_DESCRIPTION OF THE TASK_.
Search the data for "left". Each line containing it is to be copied.
---
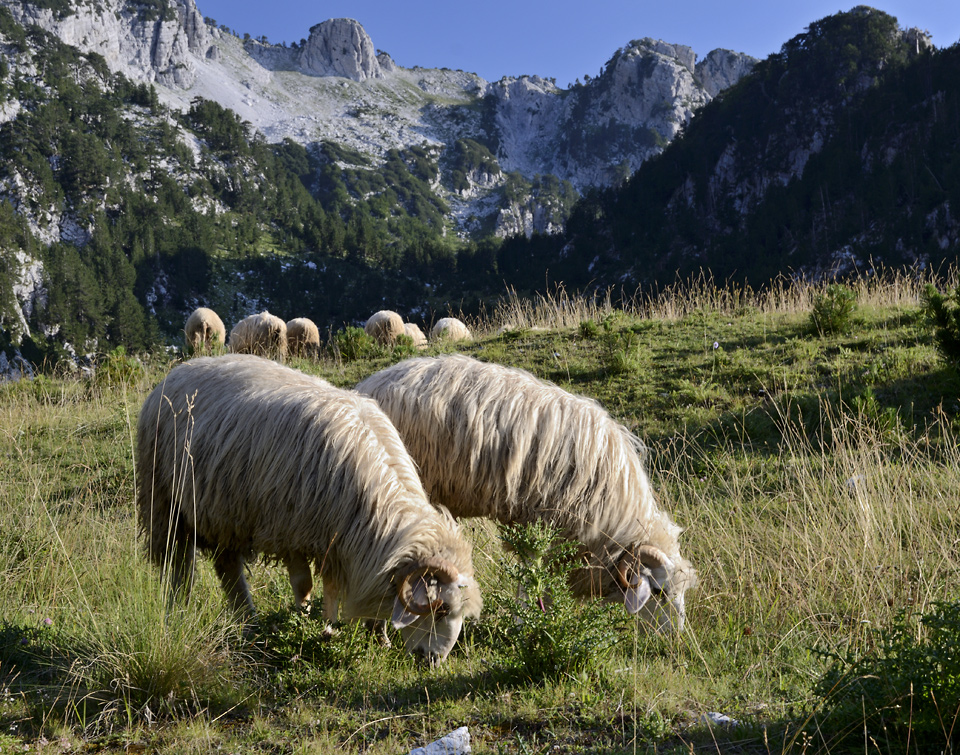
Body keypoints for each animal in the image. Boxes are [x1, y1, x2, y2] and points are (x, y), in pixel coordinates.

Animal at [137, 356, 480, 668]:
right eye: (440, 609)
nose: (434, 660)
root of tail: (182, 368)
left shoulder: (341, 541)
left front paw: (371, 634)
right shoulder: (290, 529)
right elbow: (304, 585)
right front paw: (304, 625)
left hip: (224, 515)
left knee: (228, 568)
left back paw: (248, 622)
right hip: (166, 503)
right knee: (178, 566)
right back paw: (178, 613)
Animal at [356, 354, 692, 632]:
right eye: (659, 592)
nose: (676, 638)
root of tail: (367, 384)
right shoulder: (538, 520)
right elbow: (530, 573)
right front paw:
---
_SOLUTION BELOW_.
left shoulder: (341, 541)
left front paw: (371, 634)
left hip: (224, 515)
left knee: (228, 568)
left back paw: (248, 622)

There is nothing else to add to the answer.